◆ **DATA FOR THE TASK**:

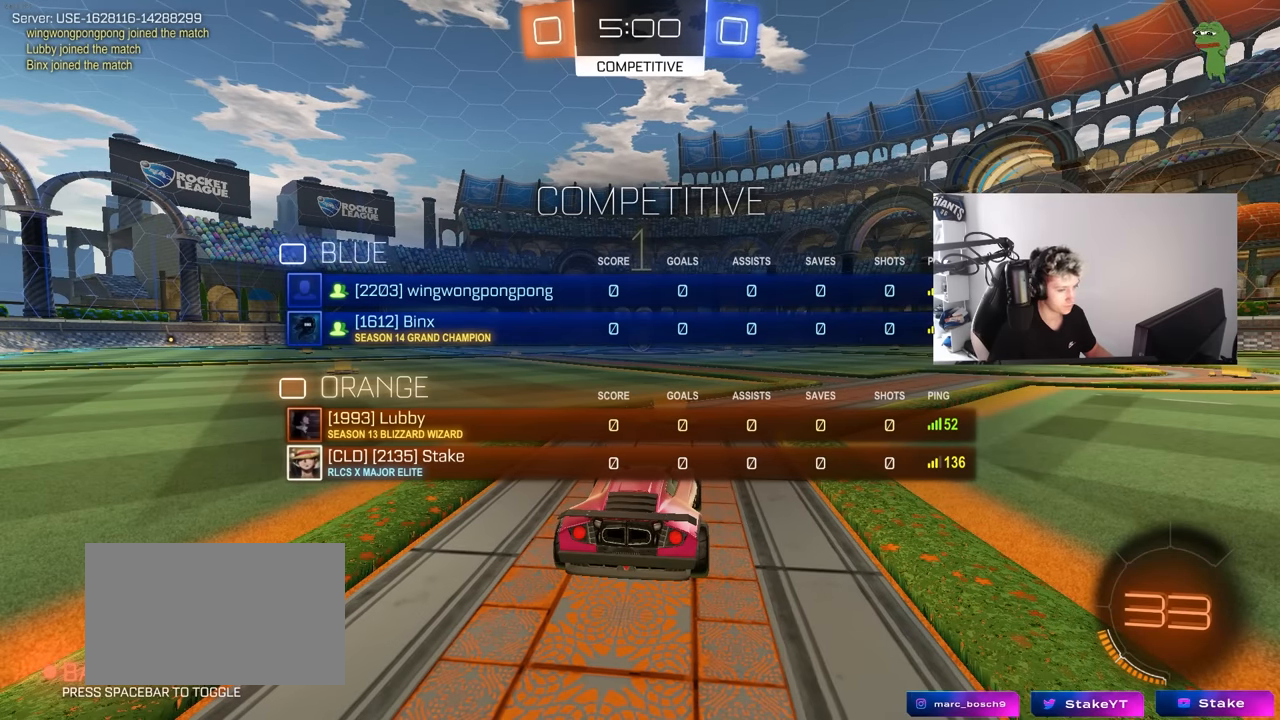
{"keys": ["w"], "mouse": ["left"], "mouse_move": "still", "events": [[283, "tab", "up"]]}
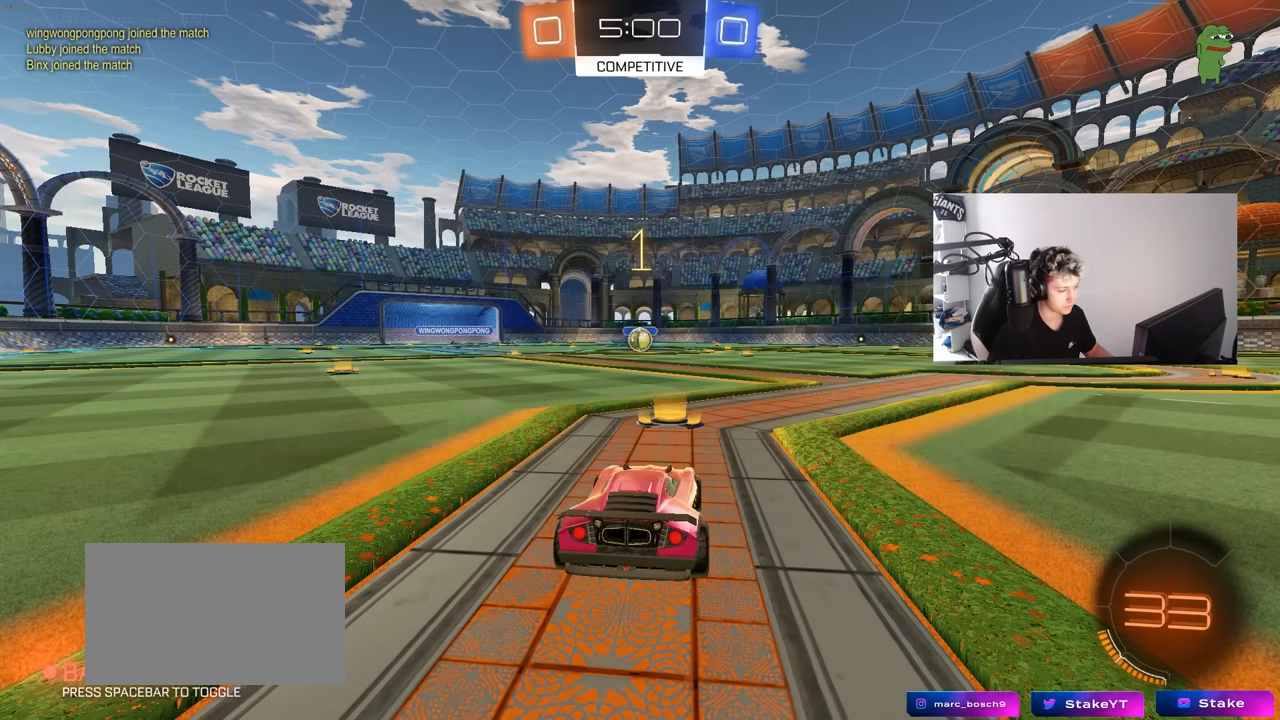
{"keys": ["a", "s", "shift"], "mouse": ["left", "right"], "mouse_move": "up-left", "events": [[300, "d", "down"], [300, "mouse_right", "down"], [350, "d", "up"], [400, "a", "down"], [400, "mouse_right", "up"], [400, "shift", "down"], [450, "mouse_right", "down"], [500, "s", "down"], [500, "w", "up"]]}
--
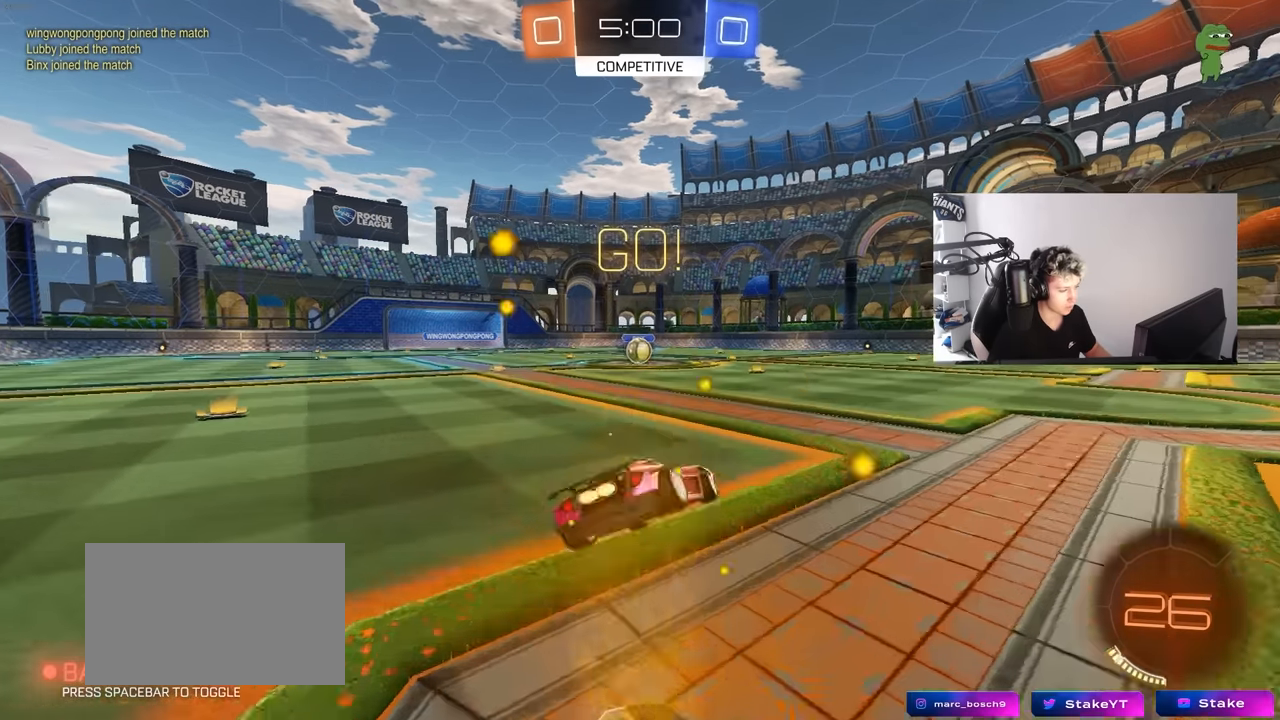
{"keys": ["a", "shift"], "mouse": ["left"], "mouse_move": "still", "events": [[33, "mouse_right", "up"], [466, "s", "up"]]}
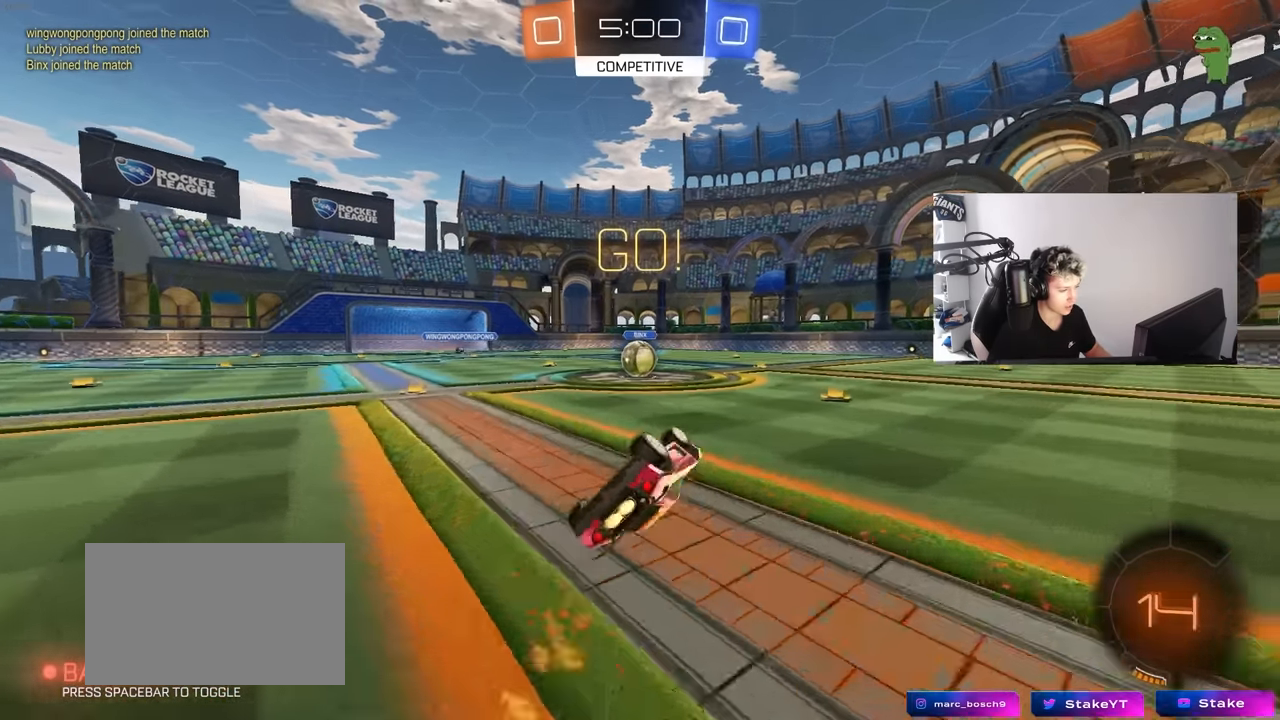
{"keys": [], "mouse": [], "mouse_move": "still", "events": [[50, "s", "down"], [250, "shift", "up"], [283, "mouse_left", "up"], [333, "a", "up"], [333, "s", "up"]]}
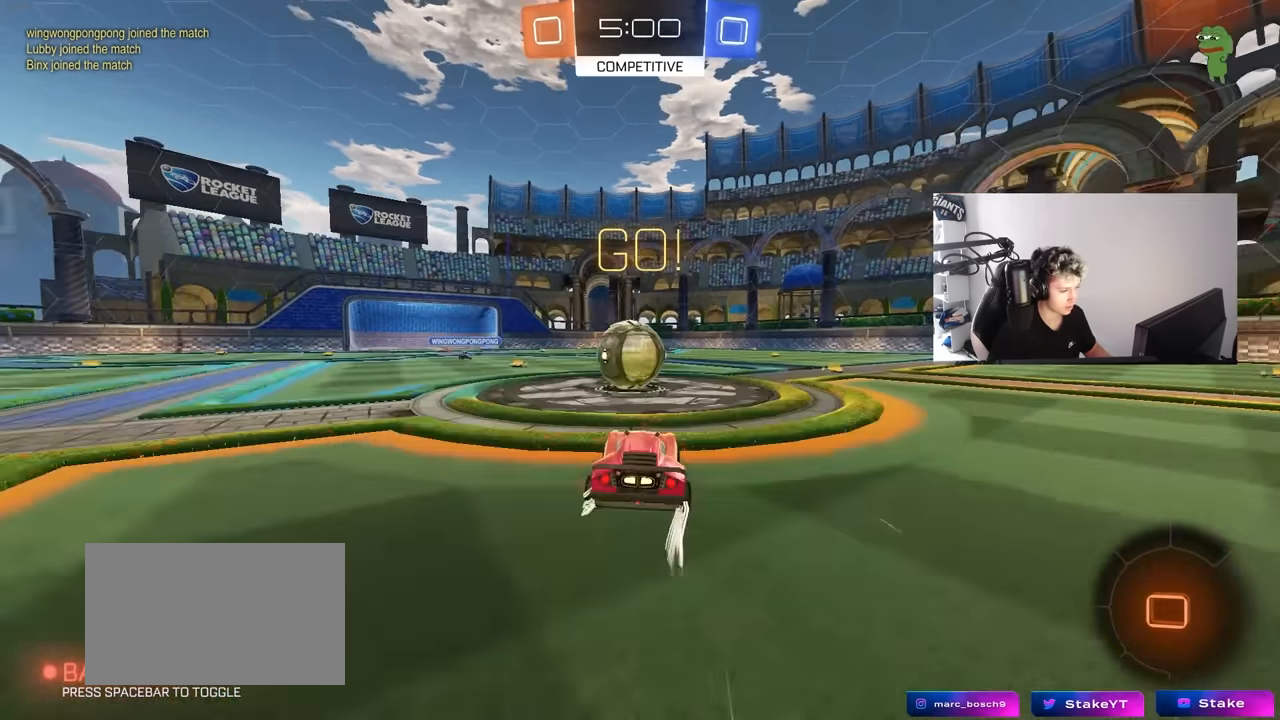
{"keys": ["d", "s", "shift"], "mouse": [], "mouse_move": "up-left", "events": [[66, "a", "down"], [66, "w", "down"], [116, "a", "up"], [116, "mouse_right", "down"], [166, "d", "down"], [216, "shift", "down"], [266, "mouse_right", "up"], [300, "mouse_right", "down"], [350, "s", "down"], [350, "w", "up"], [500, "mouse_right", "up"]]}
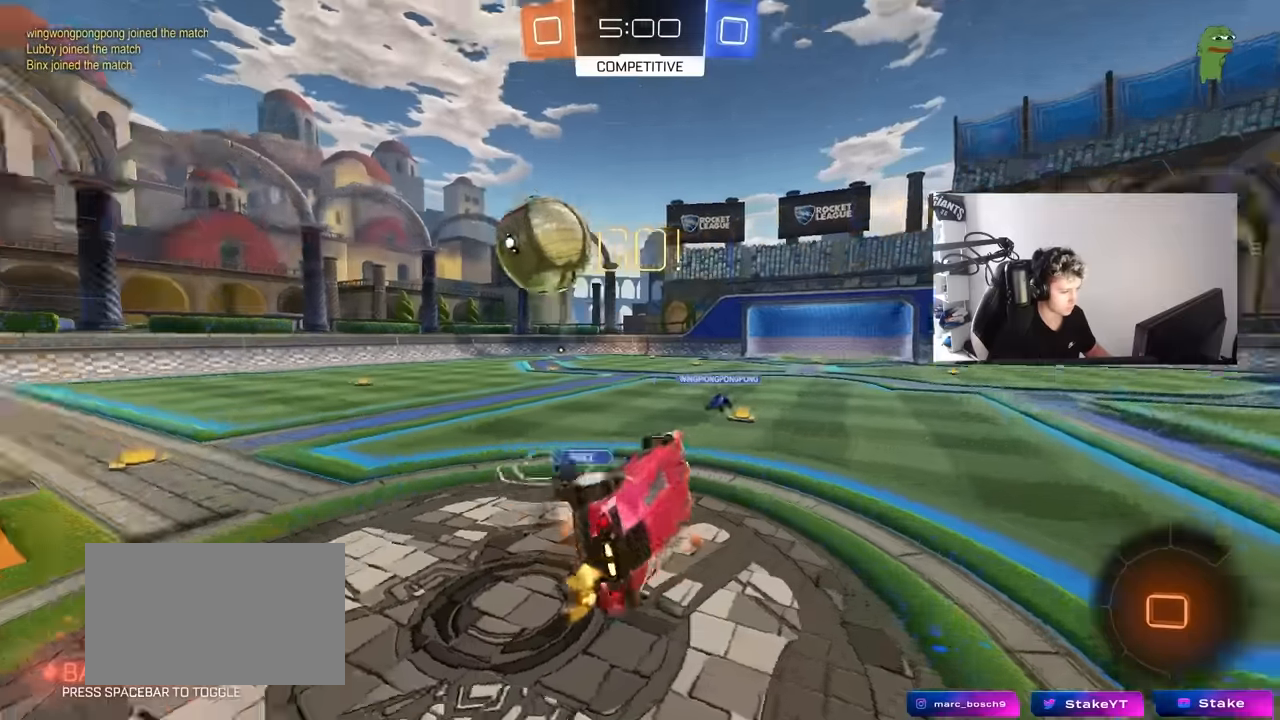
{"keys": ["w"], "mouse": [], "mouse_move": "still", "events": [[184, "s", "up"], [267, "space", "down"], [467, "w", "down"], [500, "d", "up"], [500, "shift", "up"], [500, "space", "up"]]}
* * *
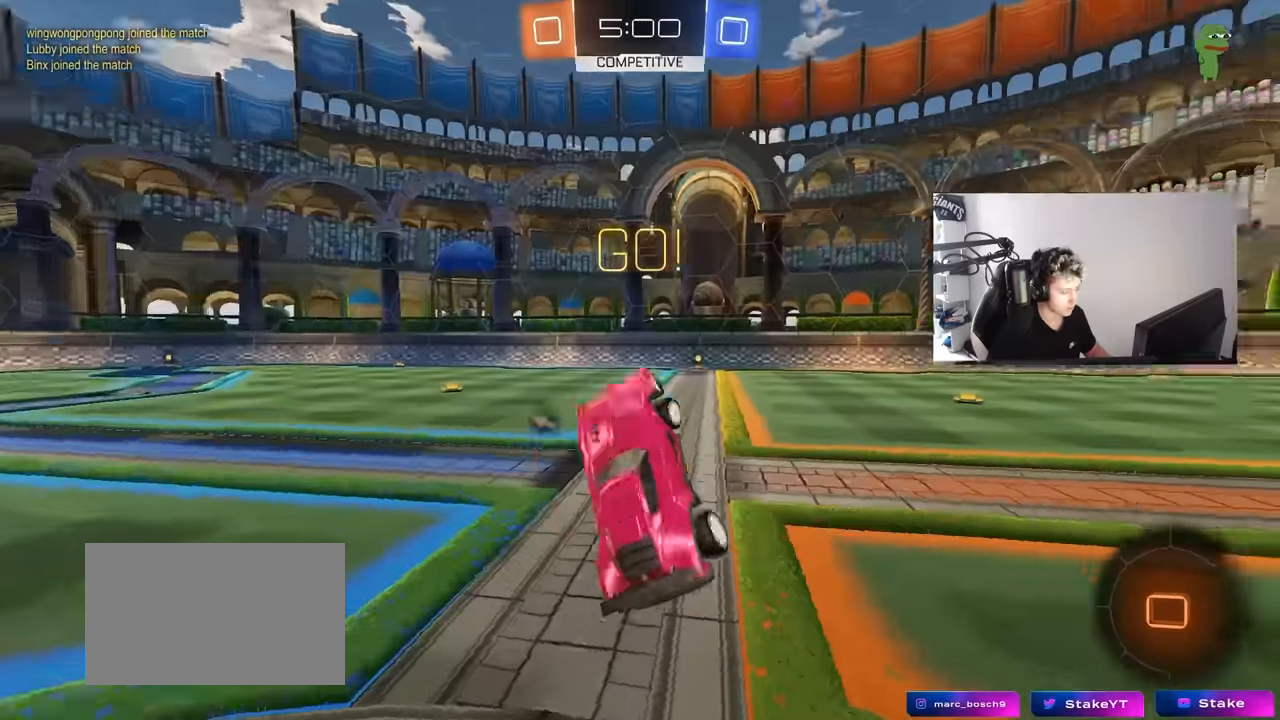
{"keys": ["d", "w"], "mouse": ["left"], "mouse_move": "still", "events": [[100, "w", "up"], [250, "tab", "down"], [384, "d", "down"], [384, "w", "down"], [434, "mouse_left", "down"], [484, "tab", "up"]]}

◆ **WHAT NEEDS TO BE DONE**: Show the lines of the records that contain the word "still".

◆ **EXERCISE RESULT**:
{"keys": ["w"], "mouse": ["left"], "mouse_move": "still", "events": [[283, "tab", "up"]]}
{"keys": ["a", "shift"], "mouse": ["left"], "mouse_move": "still", "events": [[33, "mouse_right", "up"], [466, "s", "up"]]}
{"keys": [], "mouse": [], "mouse_move": "still", "events": [[50, "s", "down"], [250, "shift", "up"], [283, "mouse_left", "up"], [333, "a", "up"], [333, "s", "up"]]}
{"keys": ["w"], "mouse": [], "mouse_move": "still", "events": [[184, "s", "up"], [267, "space", "down"], [467, "w", "down"], [500, "d", "up"], [500, "shift", "up"], [500, "space", "up"]]}
{"keys": ["d", "w"], "mouse": ["left"], "mouse_move": "still", "events": [[100, "w", "up"], [250, "tab", "down"], [384, "d", "down"], [384, "w", "down"], [434, "mouse_left", "down"], [484, "tab", "up"]]}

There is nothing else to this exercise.